2013年7月13日土曜日

非正規雇用2000万人を超す

非正規雇用者が2000万人を超え、全雇用者に占める割合も4割近くになったと報じられている。


総務省が十二日発表した二〇一二年の就業構造基本調査によると、非正規労働者の総数(推計)は二千四十二万人と〇七年の前回調査から百五十二万人増加し、初めて二千万人を超えた。雇用者全体に占める割合も38・2%とになった。東京新聞 7月13日朝刊)

この流れで行くと、全雇用者に占める割合が4割になり、5割を超すのは、そう遠い事ではないと思われる。
今のままでは、ますます格差が増大していくことになろう。
雇う側の一人勝ちになる。

最近では、会社によっては、パートのおばさんでも、店の規模によっては店長にするところが出てきているようである。
しかし、給料は、責任と重労働にみあうものになっているであろうか。
高い地位に引き上げても、その働きに対する十分な見返りがなければ、ただ働きとそう変わらない。
やりがいも大切ではあろうが、給料が保障されてこそである。
もし給料の裏付けがないとしたら、会社の都合のいいように使われているだけだ。

買う方にしてみたら安いのはうれしいが、その原因がパートのおばさんの給料が安いせいだとなると、あまり嬉しくない。
女の人が喜ばずに泣いている。
雇う側がそのようにはなっていません、と言い切ることが出来るであろうか。
とてもそのようには言えないと感じるのだが。

戦後の日本は、終身雇用と年功序列賃金と企業別組合で高度成長を達成し、一時は世界第二位の経済大国にまでなった。
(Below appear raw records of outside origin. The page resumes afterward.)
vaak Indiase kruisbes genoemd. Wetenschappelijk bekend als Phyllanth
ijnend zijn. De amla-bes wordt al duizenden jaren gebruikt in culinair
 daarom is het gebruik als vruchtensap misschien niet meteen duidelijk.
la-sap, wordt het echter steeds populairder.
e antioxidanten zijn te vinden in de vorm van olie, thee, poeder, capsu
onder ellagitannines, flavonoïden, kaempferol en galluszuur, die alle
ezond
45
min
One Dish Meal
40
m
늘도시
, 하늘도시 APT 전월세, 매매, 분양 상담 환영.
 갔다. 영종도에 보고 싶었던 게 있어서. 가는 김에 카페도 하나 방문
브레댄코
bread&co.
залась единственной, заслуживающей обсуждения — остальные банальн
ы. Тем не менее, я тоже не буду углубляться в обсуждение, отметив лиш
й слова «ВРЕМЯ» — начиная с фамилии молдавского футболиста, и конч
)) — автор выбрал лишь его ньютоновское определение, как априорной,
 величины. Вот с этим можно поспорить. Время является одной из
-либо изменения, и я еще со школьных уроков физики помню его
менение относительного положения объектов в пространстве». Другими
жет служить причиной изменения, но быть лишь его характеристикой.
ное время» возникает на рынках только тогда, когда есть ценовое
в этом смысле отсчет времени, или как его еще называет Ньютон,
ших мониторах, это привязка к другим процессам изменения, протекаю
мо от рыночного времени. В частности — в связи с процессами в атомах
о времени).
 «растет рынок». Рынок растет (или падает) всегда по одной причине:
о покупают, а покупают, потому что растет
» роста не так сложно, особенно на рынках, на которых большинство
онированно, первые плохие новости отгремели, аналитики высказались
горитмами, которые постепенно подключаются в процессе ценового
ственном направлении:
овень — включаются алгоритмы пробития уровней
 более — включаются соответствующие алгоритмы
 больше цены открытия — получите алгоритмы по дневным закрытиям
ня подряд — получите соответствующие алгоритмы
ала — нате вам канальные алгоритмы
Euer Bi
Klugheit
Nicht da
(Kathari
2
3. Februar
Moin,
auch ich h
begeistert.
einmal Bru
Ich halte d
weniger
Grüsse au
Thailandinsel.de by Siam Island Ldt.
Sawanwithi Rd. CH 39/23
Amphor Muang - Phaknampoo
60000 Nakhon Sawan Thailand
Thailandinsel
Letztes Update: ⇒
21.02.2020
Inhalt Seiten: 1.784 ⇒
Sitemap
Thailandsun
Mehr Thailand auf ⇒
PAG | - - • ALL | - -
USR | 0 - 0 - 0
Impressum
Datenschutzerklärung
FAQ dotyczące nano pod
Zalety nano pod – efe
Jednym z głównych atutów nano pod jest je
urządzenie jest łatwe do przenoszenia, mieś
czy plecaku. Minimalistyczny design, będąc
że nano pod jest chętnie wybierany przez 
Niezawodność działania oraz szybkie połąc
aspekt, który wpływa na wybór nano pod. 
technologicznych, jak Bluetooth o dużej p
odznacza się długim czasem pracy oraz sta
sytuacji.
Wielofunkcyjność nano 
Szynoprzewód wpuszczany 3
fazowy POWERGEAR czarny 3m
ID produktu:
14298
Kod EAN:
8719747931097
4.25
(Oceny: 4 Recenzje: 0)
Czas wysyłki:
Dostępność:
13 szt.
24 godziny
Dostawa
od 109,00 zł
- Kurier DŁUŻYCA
しかしそれは正規の社員には十分な待遇を与えながら、その一方で非正規の臨時雇いの人々を犠牲にしたものであった。
地方からの出稼ぎ労働者、パートの主婦、アルバイトの学生など短期の契約者の待遇をないがしろにした上に、達成されたものである。

安い給料でこき使い、たいした保障もつけずに、働かせた結果である。
働くだけ働かされて、けがや病気になると何の保障もしてもらえずに、泣き寝入りした人々の汗と涙の上に築かれたものである。
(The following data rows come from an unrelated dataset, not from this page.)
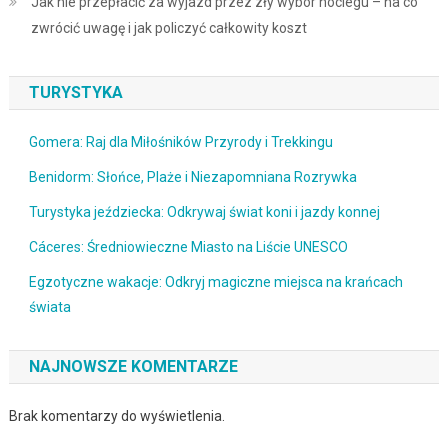
Jak nie przepłacić za wyjazd przez zły wybór noclegu – na co
zwrócić uwagę i jak policzyć całkowity koszt
TURYSTYKA
Gomera: Raj dla Miłośników Przyrody i Trekkingu
Benidorm: Słońce, Plaże i Niezapomniana Rozrywka
Turystyka jeździecka: Odkrywaj świat koni i jazdy konnej
Cáceres: Średniowieczne Miasto na Liście UNESCO
Egzotyczne wakacje: Odkryj magiczne miejsca na krańcach
świata
NAJNOWSZE KOMENTARZE
Brak komentarzy do wyświetlenia.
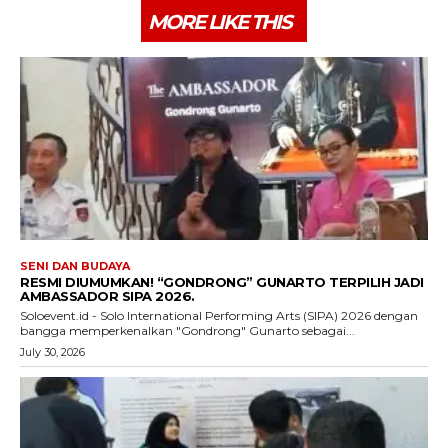
MORE LIKE THIS
SENI DAN BUDAYA
RESMI DIUMUMKAN! “GONDRONG” GUNARTO TERPILIH JADI
AMBASSADOR SIPA 2026.
Soloevent.id - Solo International Performing Arts (SIPA) 2026 dengan
bangga memperkenalkan "Gondrong" Gunarto sebagai...
July 30, 2026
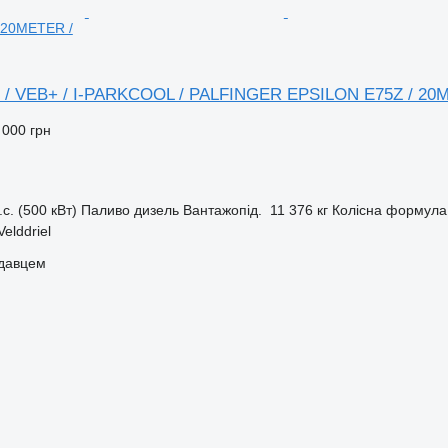
 20METER /
0 / VEB+ / I-PARKCOOL / PALFINGER EPSILON E75Z / 20
 000 грн
.с. (500 кВт)
Паливо
дизель
Вантажопід.
11 376 кг
Колісна формула
elddriel
одавцем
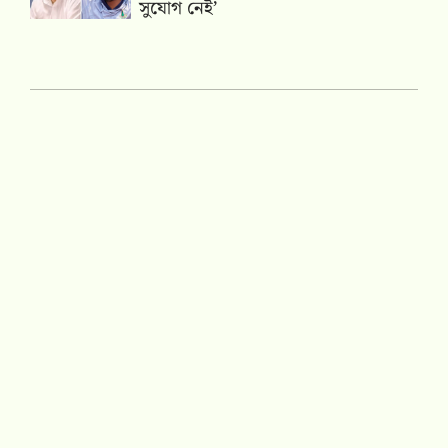
সুযোগ নেই’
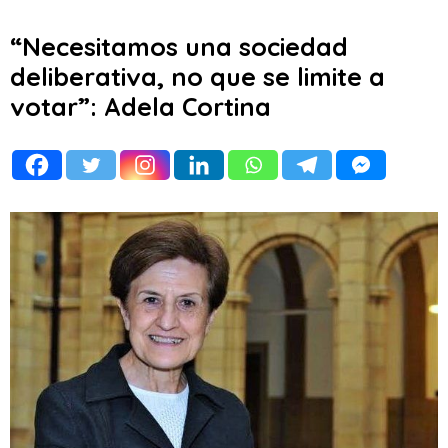
“Necesitamos una sociedad
deliberativa, no que se limite a
votar”: Adela Cortina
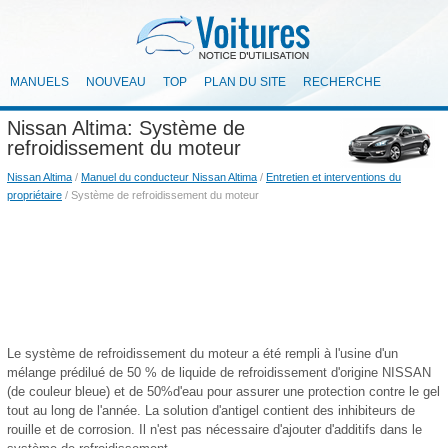
MANUELS
NOUVEAU
TOP
PLAN DU SITE
RECHERCHE
Nissan Altima: Système de
refroidissement du moteur
Nissan Altima
/
Manuel du conducteur Nissan Altima
/
Entretien et interventions du
propriétaire
/ Système de refroidissement du moteur
Le système de refroidissement du moteur a été rempli à l'usine d'un
mélange prédilué de 50 % de liquide de refroidissement d'origine NISSAN
(de couleur bleue) et de 50%d'eau pour assurer une protection contre le gel
tout au long de l'année. La solution d'antigel contient des inhibiteurs de
rouille et de corrosion. Il n'est pas nécessaire d'ajouter d'additifs dans le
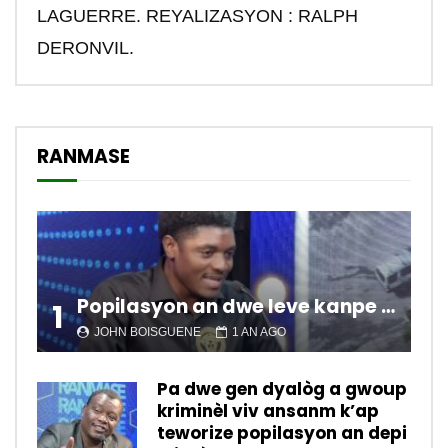
LAGUERRE. REYALIZASYON : RALPH
DERONVIL.
RANMASE
Popilasyon an dwe leve kanpe pou chanje sitiyasyon kawotik l’ap viv nan peyi a.
1
JOHN BOISGUENE
1 AN AGO
Pa dwe gen dyalòg a gwoup
kriminèl viv ansanm k’ap
teworize popilasyon an depi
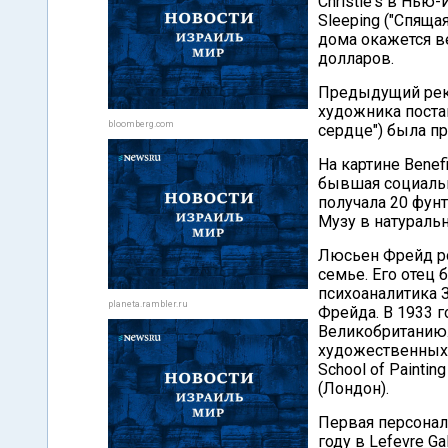
Christie's в Нью
Sleeping ("Спяща
дома окажется в
долларов.
Предыдущий рек
художника постав
bloomberg.com
сердце") была пр
На картине Benef
бывшая социальн
получала 20 фун
Музу в натураль
Люсьен Фрейд ро
семье. Его отец
психоаналитика 
planeta.rambler.ru
Фрейда. В 1933 г
Великобританию.
художественных шк
School of Paintin
(Лондон).
Первая персонал
году в Lefevre G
企業と同様に、組合も正規の社員の待遇のことしか考えてこなかった。
正規の社員を守るためには会社にと渡り合うことがあっても、非正規の社員のためには、
動くことはなかった。
会社にと一体になって、非正規の雇用者の冷遇してきた。


現在の日本は、経済的には以前ほどの状態ではない。
しかし、非正規の雇用者を、正規の雇用者並みに扱うことが出来ないほど、ひどい状態であるとは思えない。

人は、いろいろである。
個性がある。
その個性を認めるべきだえる。

個性を認めるように、学校で教えられwてきたのではなかったか。
そうであるのなら、社会のまた個性を認めるようなシステムになっていなければならない。

社会が、多様な働き方を認めるべきである。
少子高齢化、と盛んにいわれる。(少子高齢化自体は、別に恐れることではないと思うのだが)
女性に子供を産んで欲しいと真剣に考えるのであれば、補助金などという姑息な手段ではだめだ。
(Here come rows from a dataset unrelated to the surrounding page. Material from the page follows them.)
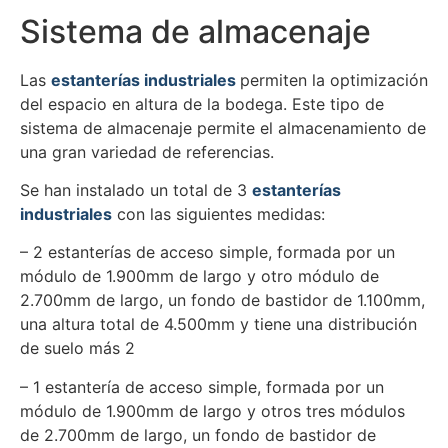
Sistema de almacenaje
Las
estanterías industriales
permiten la optimización
del espacio en altura de la bodega. Este tipo de
sistema de almacenaje permite el almacenamiento de
una gran variedad de referencias.
Se han instalado un total de 3
estanterías
industriales
con las siguientes medidas:
– 2 estanterías de acceso simple, formada por un
módulo de 1.900mm de largo y otro módulo de
2.700mm de largo, un fondo de bastidor de 1.100mm,
una altura total de 4.500mm y tiene una distribución
de suelo más 2
– 1 estantería de acceso simple, formada por un
módulo de 1.900mm de largo y otros tres módulos
de 2.700mm de largo, un fondo de bastidor de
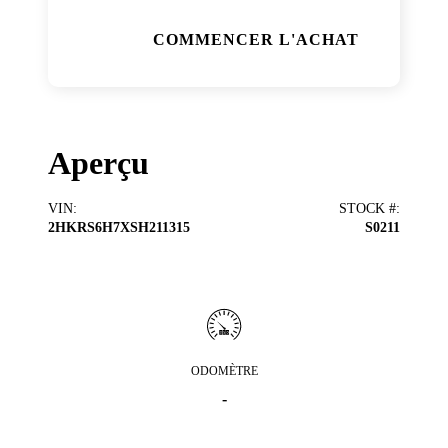
COMMENCER L'ACHAT
Aperçu
VIN
:
STOCK #
:
2HKRS6H7XSH211315
S0211
ODOMÈTRE
-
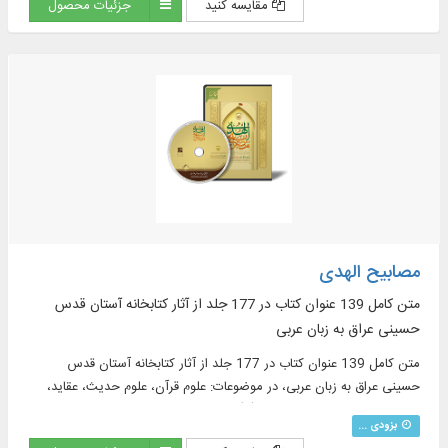
مقایسه کنید
جزئیات محصول
مصابیح الهدی
متن کامل 139 عنوان کتاب در 177 جلد از آثار کتابخانه آستان قدس
حسینی عراق به زبان عربی
متن کامل 139 عنوان کتاب در 177 جلد از آثار کتابخانه آستان قدس
حسینی عراق به زبان عربی، در موضوعات: علوم قرآن، علوم حدیث، عقاید،
اخلاق، معارف اسلامی، اهل‌بیت(ع) ...
بزودی ...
女性が安心して結婚し、子供を産み育てられ様にすることである。
そのためには、仕事を中断しやすい仕組みを作ることが大事ある。
子育てが一段らくして,また仕事をまた始めても、正規の雇用者と同じ待遇が受けられる、というようになっていることが必要である。
そうなれば女性も安心して、働けるであろう。

若年層もそうである。
18歳ぐらいで自分の適性を知ることのできるものがどれだけいるであろう。
一度会社に入ったら、定年までそこで勤める。
途中で会社を変わったものは、社会から弾き飛ばす。
このようなシステムは、変える必要がある。

何も終身雇用を絶対に廃止すべきだと考えるわけではない。
同じ会社に長くいるほうが安心できるのなら、そうすればよい。
ただ一律に、規制しようとすることに反対なだけである。

そして、正規と非正規に関係なく、地位や責任や(つまりその働き)に応じて給料をきめる。
社会的な保障についても、短期で期限が切れても、働いた期間を通算して、保障するようにする。

非正規の雇用者が4割近くになるような現状においては、給料や社会保障の全面的な見直しが必要である。

社会が個人の多様性を認め、保障してこそ、活力のあるものになると考える。
小手先の改革で、今の日本の状況が良く出来るとは思えない。